Currently there are two tests in use around the world*, one evaluates whether you are currently infected and the other evaluates whether you have been. The most widely used for diagnosis of COVID -19 infection is the PCR lab test. It is looking to see if you have DNA or RNA specific to the Corona virus. The newer rapid antibody test is looking for evidence that you HAD COVID-19 and have made antibodies (IgG/IgM) to the virus. The PCR test is used to provide the correct treatment and to isolate infected people. The rapid antibody test (serology) can assess if those without symptoms have an active or recent infection. The importance of this identifier is two-fold it can confirm the need for isolation to avoid spreading the infection and it may indicate a period of immunity from re-occurrence.

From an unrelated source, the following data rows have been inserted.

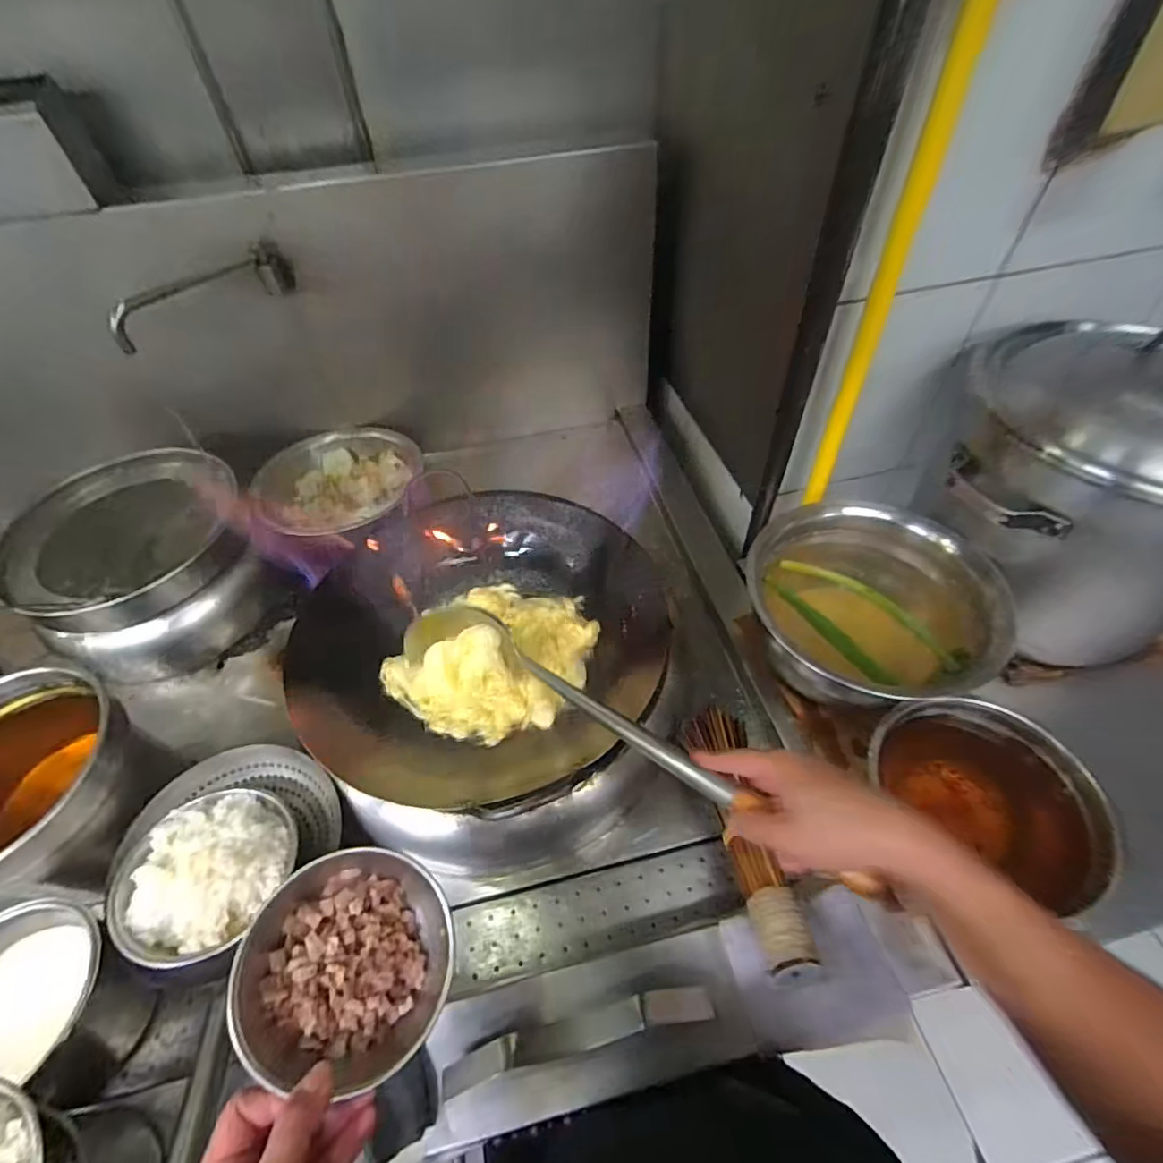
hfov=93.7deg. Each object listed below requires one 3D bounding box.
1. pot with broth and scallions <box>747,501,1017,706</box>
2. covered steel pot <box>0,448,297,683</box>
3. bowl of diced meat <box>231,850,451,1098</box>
[{"bbox_3d":[0.352,0.021,0.692,0.273,0.136,0.259,-12,51,-6],"label":"pot with broth and scallions"},{"bbox_3d":[-0.703,-0.029,0.897,0.323,0.198,0.331,-2,51,2],"label":"covered steel pot"},{"bbox_3d":[-0.166,0.271,0.384,0.147,0.052,0.147,7,59,-12],"label":"bowl of diced meat"}]

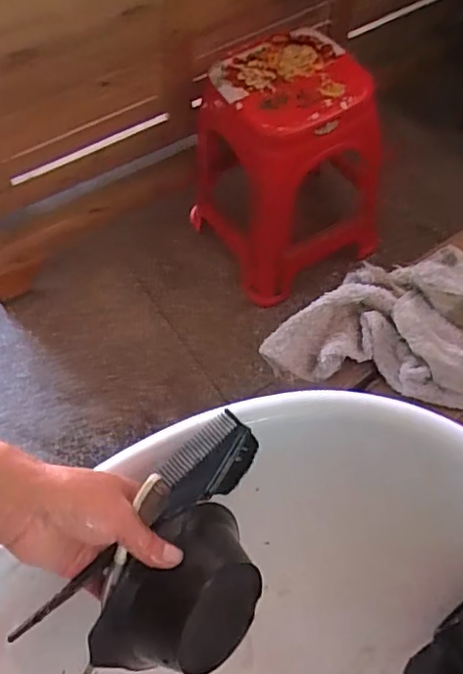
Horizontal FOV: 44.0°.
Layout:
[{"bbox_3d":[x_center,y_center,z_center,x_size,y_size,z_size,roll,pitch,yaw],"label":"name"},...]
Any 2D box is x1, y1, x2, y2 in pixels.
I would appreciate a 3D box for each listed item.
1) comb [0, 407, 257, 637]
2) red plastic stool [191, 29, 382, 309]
[{"bbox_3d":[-0.058,0.139,0.401,0.201,0.008,0.050,-46,112,-8],"label":"comb"},{"bbox_3d":[0.099,-0.383,1.305,0.346,0.447,0.379,-22,62,-8],"label":"red plastic stool"}]

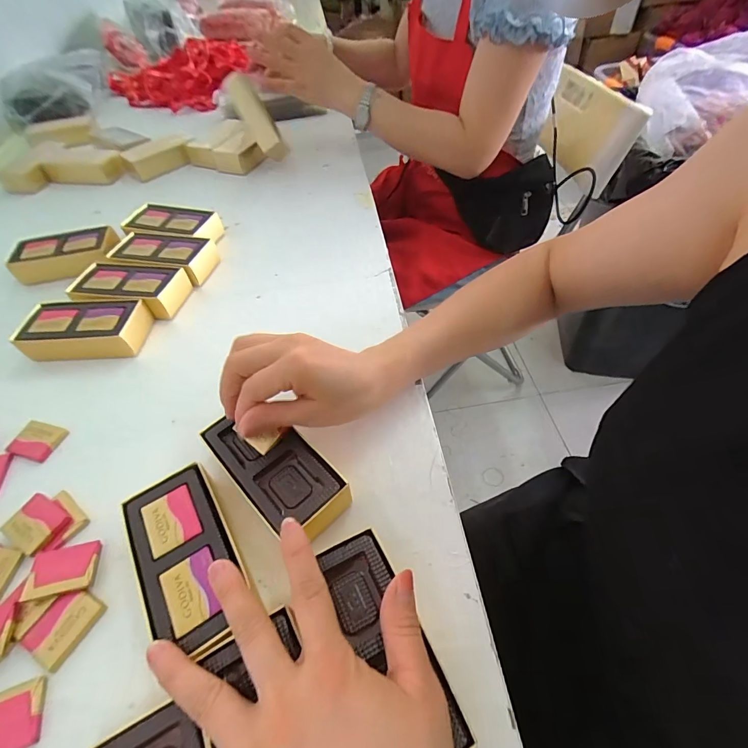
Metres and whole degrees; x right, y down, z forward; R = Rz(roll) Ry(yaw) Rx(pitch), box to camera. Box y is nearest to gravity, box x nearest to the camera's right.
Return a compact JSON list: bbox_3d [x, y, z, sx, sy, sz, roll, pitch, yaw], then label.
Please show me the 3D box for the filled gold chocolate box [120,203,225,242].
[{"bbox_3d":[-0.267,-0.193,0.524,0.118,0.031,0.058,11,53,14],"label":"filled gold chocolate box"}]

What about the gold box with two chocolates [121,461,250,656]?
[{"bbox_3d":[-0.119,0.121,0.260,0.056,0.031,0.113,-29,54,-18],"label":"gold box with two chocolates"}]

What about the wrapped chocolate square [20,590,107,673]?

The serology test will pick up both IgM and IgG antibodies to the virus. IgM is the first to respond but the trick is timing the taking of the test to coincide with enough of the antibody to make the test positive. The optimal is between 2-14 days up to 21 days from initial exposure. The IgG test will show if you have had the virus and now have some antibodies to the virus that may provide some protection against it.
Both tests have their shortcomings; for example the PCR test relies on getting enough of the virus on the swab to give a positive result and not a possible false negative. The challenge with the serology test lies in the timing of the test. If the test is given too soon there may not be enough antibodies in the patient to turn the test positive. For now all indications seem to be that assessing symptoms along with a combination of both tests PCR then IgG/IgM would offer the best information as to the state of infection.
*Health Canada is in the process of evaluating COVID-19 rapid IgG/IgM antibody test applications in an effort to expedite Class III device licenses- similar to the FDA issuing EUA (Emergency Use Authorization).